• Inbreeding and Neanderthals

    From RonO@rokimoto557@gmail.com to talk-origins on Thu Jun 25 11:41:17 2026
    From Newsgroup: talk.origins

    https://www.science.org/content/article/inbreeding-didn-t-doom-neanderthals-study-suggests

    https://www.nature.com/articles/s41586-026-10625-1

    The Nature paper is open access. The claim is that the researchers have
    added 20 Neanderthal genomes to the data set (27 total).

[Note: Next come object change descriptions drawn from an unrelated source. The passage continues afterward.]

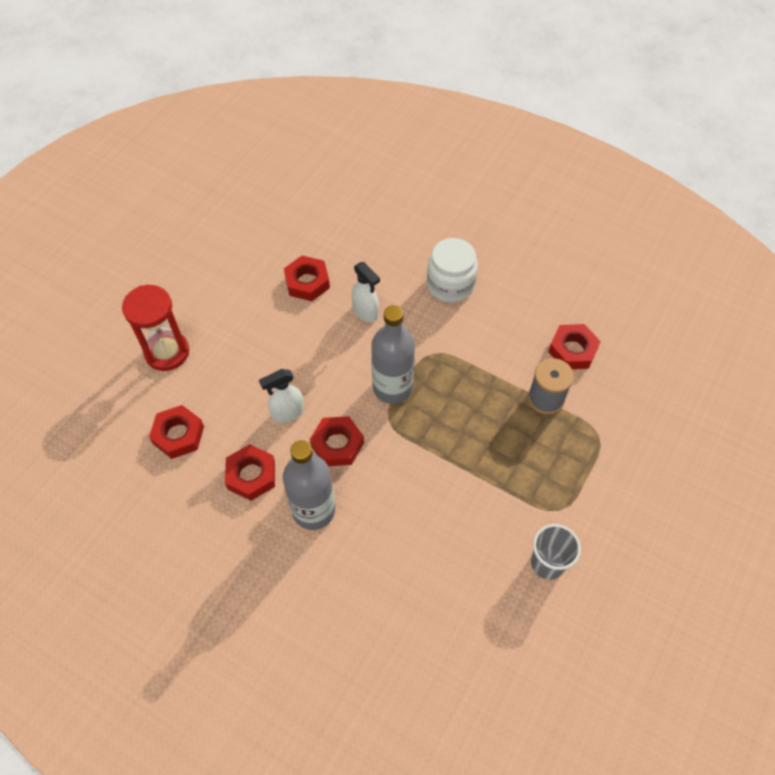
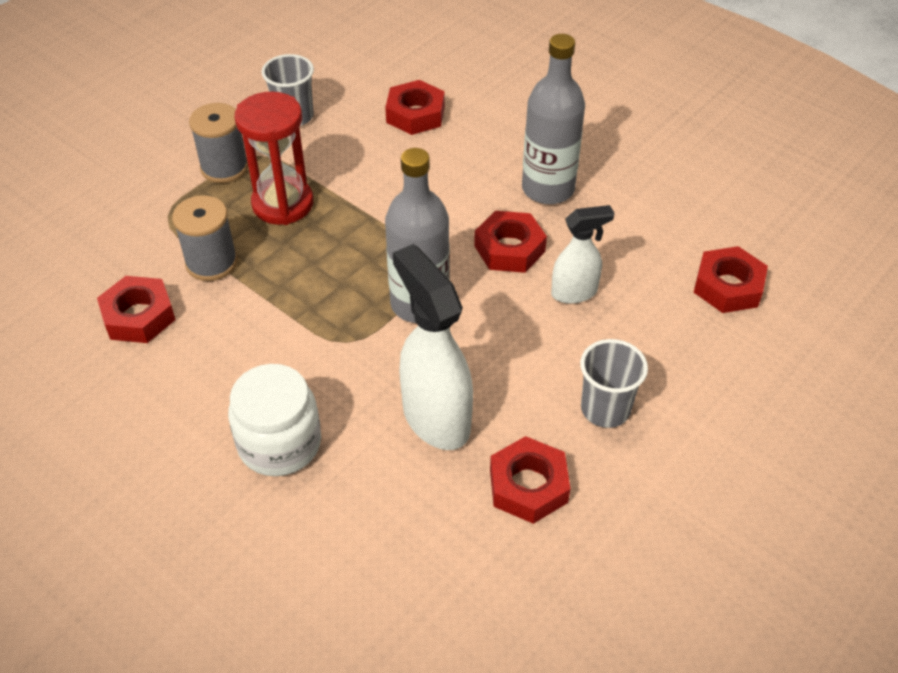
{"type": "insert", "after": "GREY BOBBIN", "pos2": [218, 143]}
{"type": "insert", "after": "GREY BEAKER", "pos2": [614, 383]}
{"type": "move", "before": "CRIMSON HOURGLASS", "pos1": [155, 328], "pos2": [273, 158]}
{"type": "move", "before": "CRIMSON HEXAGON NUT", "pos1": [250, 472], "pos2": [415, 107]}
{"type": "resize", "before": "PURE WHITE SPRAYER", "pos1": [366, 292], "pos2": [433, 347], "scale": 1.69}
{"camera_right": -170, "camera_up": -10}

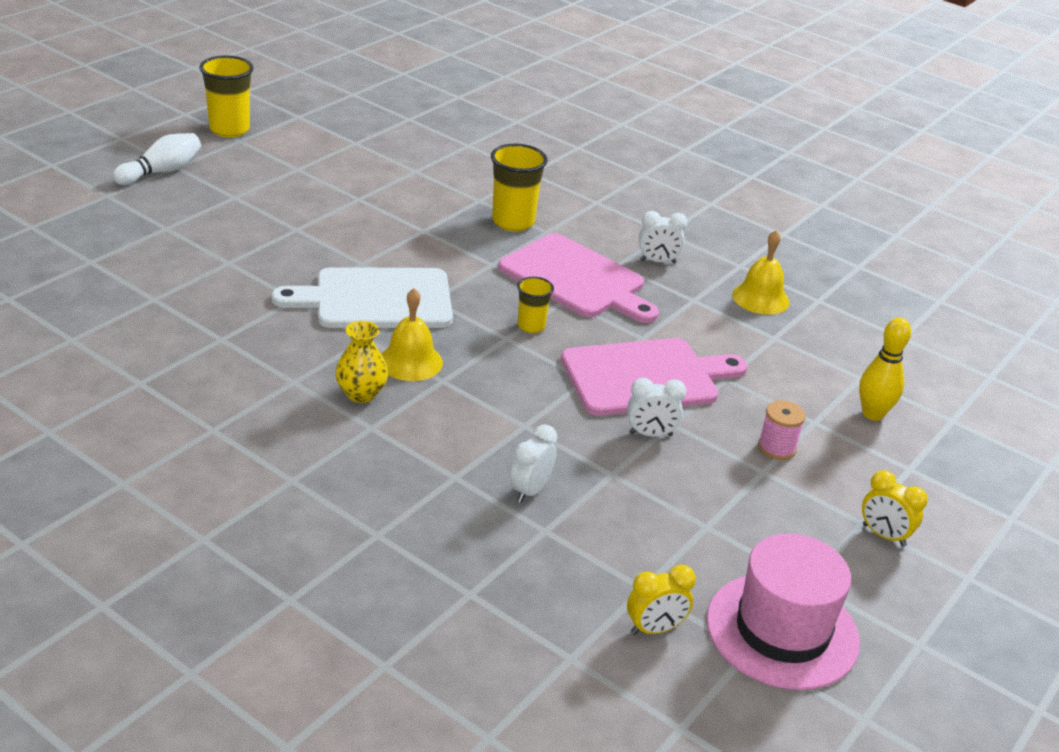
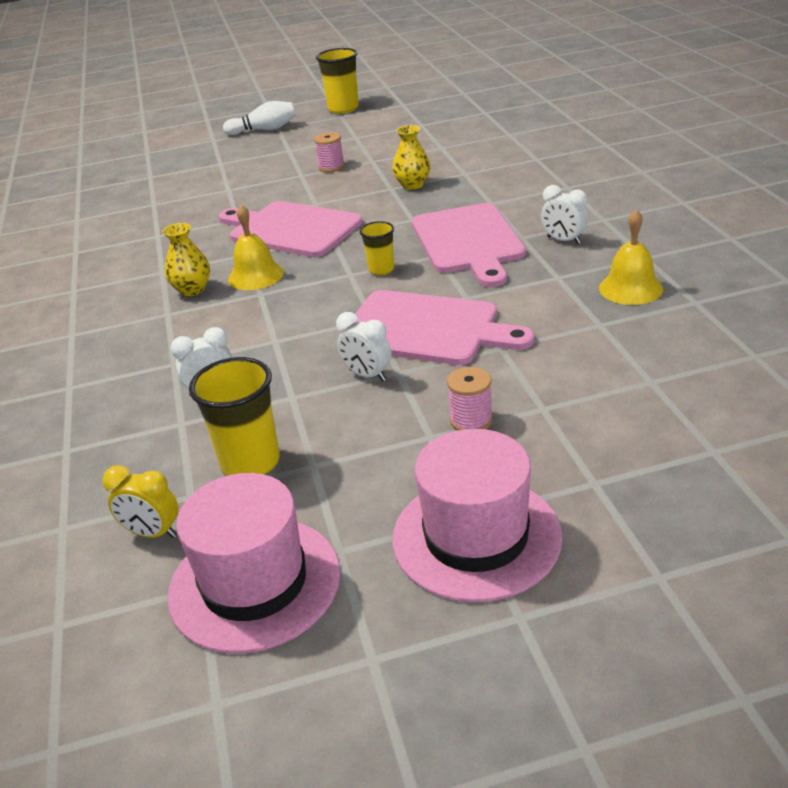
{"type": "delete", "before": "YELLOW BOWLING PIN", "pos1": [885, 369]}
{"type": "insert", "after": "PINK BOBBIN", "pos2": [329, 152]}
{"type": "insert", "after": "YELLOW FLOWER VASE", "pos2": [411, 157]}
{"type": "move", "before": "YELLOW BEAKER", "pos1": [519, 187], "pos2": [234, 416]}
{"type": "replace", "before": "YELLOW ALARM CLOCK", "after": "PINK TOP HAT", "pos1": [895, 508], "pos2": [477, 515]}
{"type": "recolor", "before": "PURE WHITE CHOPPING BOARD", "after": "PINK CHOPPING BOARD", "pos1": [362, 297], "pos2": [290, 229]}
{"camera_right": 45, "camera_up": 0}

    The paper claims that they do not find evidence of a lot of inbreeding
    among the Western European Neanderthals. They did not have long
    chromosomal stretches of homozygosity (runs of homozygosity) that are
    the signs of inbreeding between close relatives. The Neanderthals that
    have been identified in the East have shown signs of matings between
    close relatives. They think that this was due to the more severe
    climate and living conditions that forced the existence of small bands
    of survivors. They think that larger populations existed in the West
    and inbreeding between close relatives was decreased. The Goyet genomes
    from Belgium that were victims of cannibalism and were described as a
    possible racial variant of Neanderthals are included in the western
    dataset. These individuals were described as gracile and of short
    stature compared to the usual Neanderthals, but they definitely had Neanderthal genomes. Their cannibalized remains were found in Belgium,
    but isotopes in their bones indicate that they came from somewhere else
    in Europe.

    The paper does note that the new genomes do contain less genetic
    variation than is found among modern human individuals, so there had
    been inbreeding in the past due to restricted population size
    (Neanderthals survived around 5 glacial periods in the last 600,000
    years). It doesn't necessarily mean that there was a population crash
    at the start of the last glacial period, but all Neanderthal
    mitochondrial genomes coelesce to a single mitochondrial "eve" for the Neanderthal fossils that date back to within the last 100,000 years
    (since the return of the last ice age). The Neanderthal eve existed
    between 69,000 and 82,000 years ago. This would have been a time when
    their territory was decreasing and they would have had to readapt to
    glacial conditions. By 45,000 years ago there was a surprising amount
    of mitochondrial lineage diversity, but all the lineages were closely
    related. Neanderthals would have likely greatly expanded their
    population size during the last interglacial period when things got
    warmer and more ice melted than has yet melted at this time.